→ **ACTIVITY**
The listing is to be reproduced exactly, excluding its pictures.

□ □ □

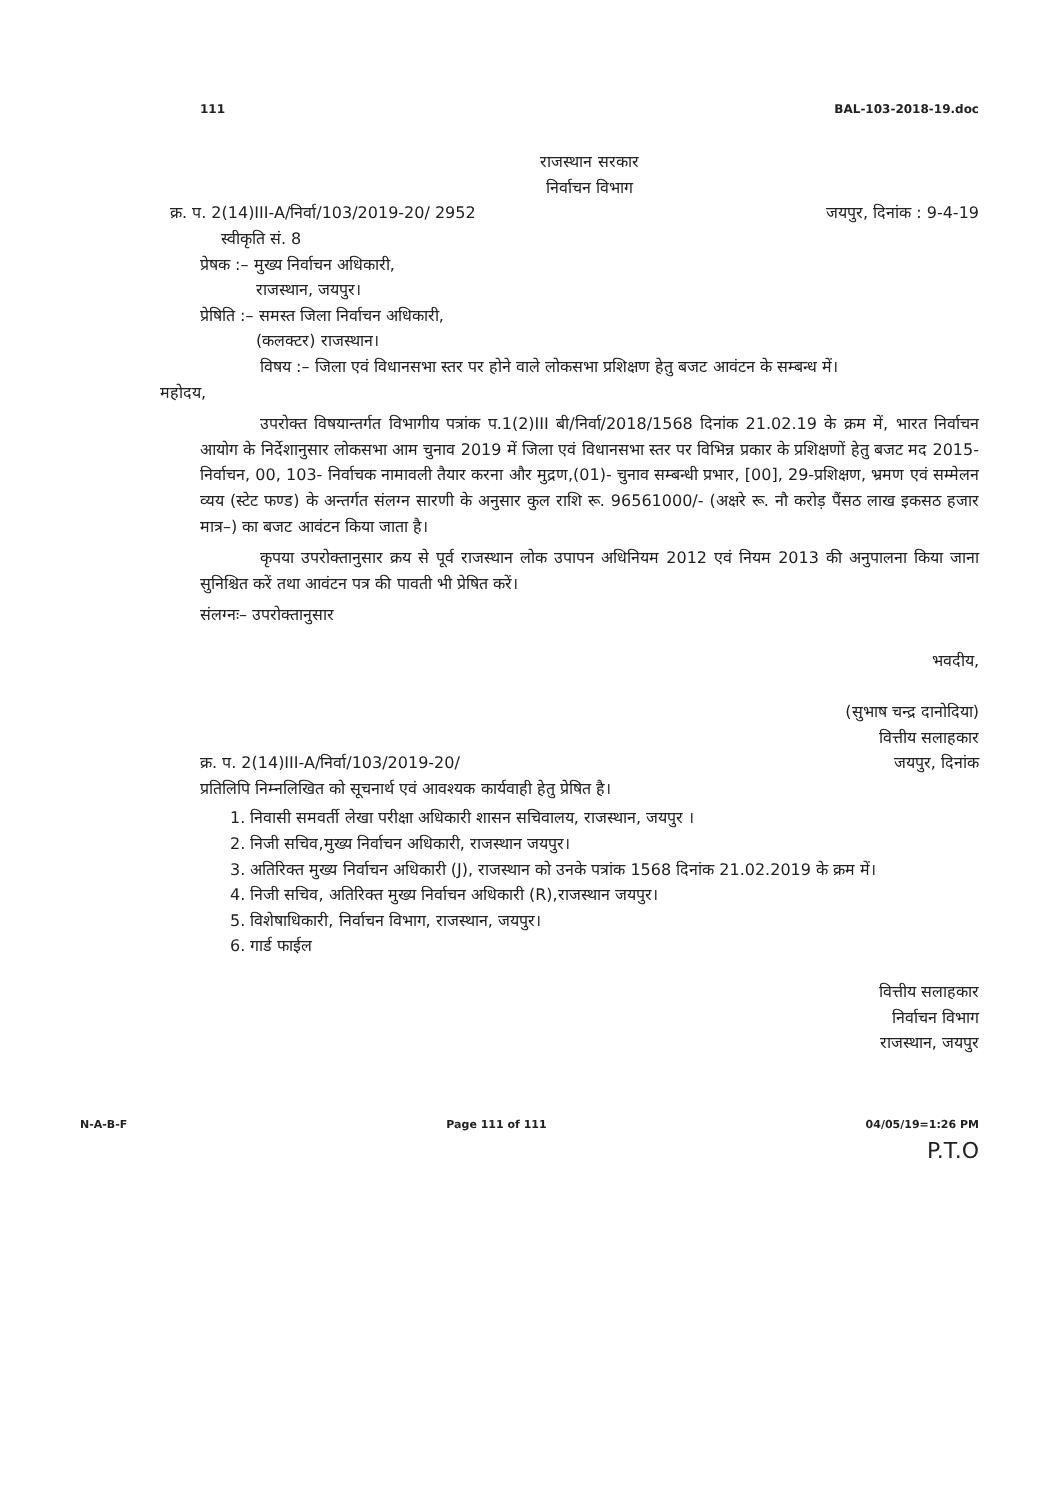111 BAL-103-2018-19.doc
राजस्थान सरकार
निर्वाचन विभाग
क्र. प. 2(14)III-A/निर्वा/103/2019-20/ 2952
स्वीकृति सं. 8 जयपुर, दिनांक : 9-4-19
प्रेषक :– मुख्य निर्वाचन अधिकारी,
राजस्थान, जयपुर।
प्रेषिति :– समस्त जिला निर्वाचन अधिकारी,
(कलक्टर) राजस्थान।
विषय :– जिला एवं विधानसभा स्तर पर होने वाले लोकसभा प्रशिक्षण हेतु बजट आवंटन के सम्बन्ध में।
महोदय,
उपरोक्त विषयान्तर्गत विभागीय पत्रांक प.1(2)III बी/निर्वा/2018/1568 दिनांक 21.02.19 के क्रम में, भारत निर्वाचन आयोग के निर्देशानुसार लोकसभा आम चुनाव 2019 में जिला एवं विधानसभा स्तर पर विभिन्न प्रकार के प्रशिक्षणों हेतु बजट मद 2015- निर्वाचन, 00, 103- निर्वाचक नामावली तैयार करना और मुद्रण,(01)- चुनाव सम्बन्धी प्रभार, [00], 29-प्रशिक्षण, भ्रमण एवं सम्मेलन व्यय (स्टेट फण्ड) के अन्तर्गत संलग्न सारणी के अनुसार कुल राशि रू. 96561000/- (अक्षरे रू. नौ करोड़ पैंसठ लाख इकसठ हजार मात्र–) का बजट आवंटन किया जाता है।
कृपया उपरोक्तानुसार क्रय से पूर्व राजस्थान लोक उपापन अधिनियम 2012 एवं नियम 2013 की अनुपालना किया जाना सुनिश्चित करें तथा आवंटन पत्र की पावती भी प्रेषित करें।
संलग्नः– उपरोक्तानुसार
भवदीय,
(सुभाष चन्द्र दानोदिया)
वित्तीय सलाहकार
क्र. प. 2(14)III-A/निर्वा/103/2019-20/ जयपुर, दिनांक
प्रतिलिपि निम्नलिखित को सूचनार्थ एवं आवश्यक कार्यवाही हेतु प्रेषित है।
1. निवासी समवर्ती लेखा परीक्षा अधिकारी शासन सचिवालय, राजस्थान, जयपुर ।
2. निजी सचिव,मुख्य निर्वाचन अधिकारी, राजस्थान जयपुर।
3. अतिरिक्त मुख्य निर्वाचन अधिकारी (J), राजस्थान को उनके पत्रांक 1568 दिनांक 21.02.2019 के क्रम में।
4. निजी सचिव, अतिरिक्त मुख्य निर्वाचन अधिकारी (R),राजस्थान जयपुर।
5. विशेषाधिकारी, निर्वाचन विभाग, राजस्थान, जयपुर।
6. गार्ड फाईल
वित्तीय सलाहकार
निर्वाचन विभाग
राजस्थान, जयपुर
N-A-B-F Page 111 of 111 04/05/19=1:26 PM
P.T.O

□ □ □

→ **RESULT**
111 BAL-103-2018-19.doc
राजस्थान सरकार
निर्वाचन विभाग
क्र. प. 2(14)III-A/निर्वा/103/2019-20/ 2952
स्वीकृति सं. 8 जयपुर, दिनांक : 9-4-19
प्रेषक :– मुख्य निर्वाचन अधिकारी,
राजस्थान, जयपुर।
प्रेषिति :– समस्त जिला निर्वाचन अधिकारी,
(कलक्टर) राजस्थान।
विषय :– जिला एवं विधानसभा स्तर पर होने वाले लोकसभा प्रशिक्षण हेतु बजट आवंटन के सम्बन्ध में।
महोदय,
उपरोक्त विषयान्तर्गत विभागीय पत्रांक प.1(2)III बी/निर्वा/2018/1568 दिनांक 21.02.19 के क्रम में, भारत निर्वाचन आयोग के निर्देशानुसार लोकसभा आम चुनाव 2019 में जिला एवं विधानसभा स्तर पर विभिन्न प्रकार के प्रशिक्षणों हेतु बजट मद 2015- निर्वाचन, 00, 103- निर्वाचक नामावली तैयार करना और मुद्रण,(01)- चुनाव सम्बन्धी प्रभार, [00], 29-प्रशिक्षण, भ्रमण एवं सम्मेलन व्यय (स्टेट फण्ड) के अन्तर्गत संलग्न सारणी के अनुसार कुल राशि रू. 96561000/- (अक्षरे रू. नौ करोड़ पैंसठ लाख इकसठ हजार मात्र–) का बजट आवंटन किया जाता है।
कृपया उपरोक्तानुसार क्रय से पूर्व राजस्थान लोक उपापन अधिनियम 2012 एवं नियम 2013 की अनुपालना किया जाना सुनिश्चित करें तथा आवंटन पत्र की पावती भी प्रेषित करें।
संलग्नः– उपरोक्तानुसार
भवदीय,
(सुभाष चन्द्र दानोदिया)
वित्तीय सलाहकार
क्र. प. 2(14)III-A/निर्वा/103/2019-20/ जयपुर, दिनांक
प्रतिलिपि निम्नलिखित को सूचनार्थ एवं आवश्यक कार्यवाही हेतु प्रेषित है।
1. निवासी समवर्ती लेखा परीक्षा अधिकारी शासन सचिवालय, राजस्थान, जयपुर ।
2. निजी सचिव,मुख्य निर्वाचन अधिकारी, राजस्थान जयपुर।
3. अतिरिक्त मुख्य निर्वाचन अधिकारी (J), राजस्थान को उनके पत्रांक 1568 दिनांक 21.02.2019 के क्रम में।
4. निजी सचिव, अतिरिक्त मुख्य निर्वाचन अधिकारी (R),राजस्थान जयपुर।
5. विशेषाधिकारी, निर्वाचन विभाग, राजस्थान, जयपुर।
6. गार्ड फाईल
वित्तीय सलाहकार
निर्वाचन विभाग
राजस्थान, जयपुर
N-A-B-F Page 111 of 111 04/05/19=1:26 PM
P.T.O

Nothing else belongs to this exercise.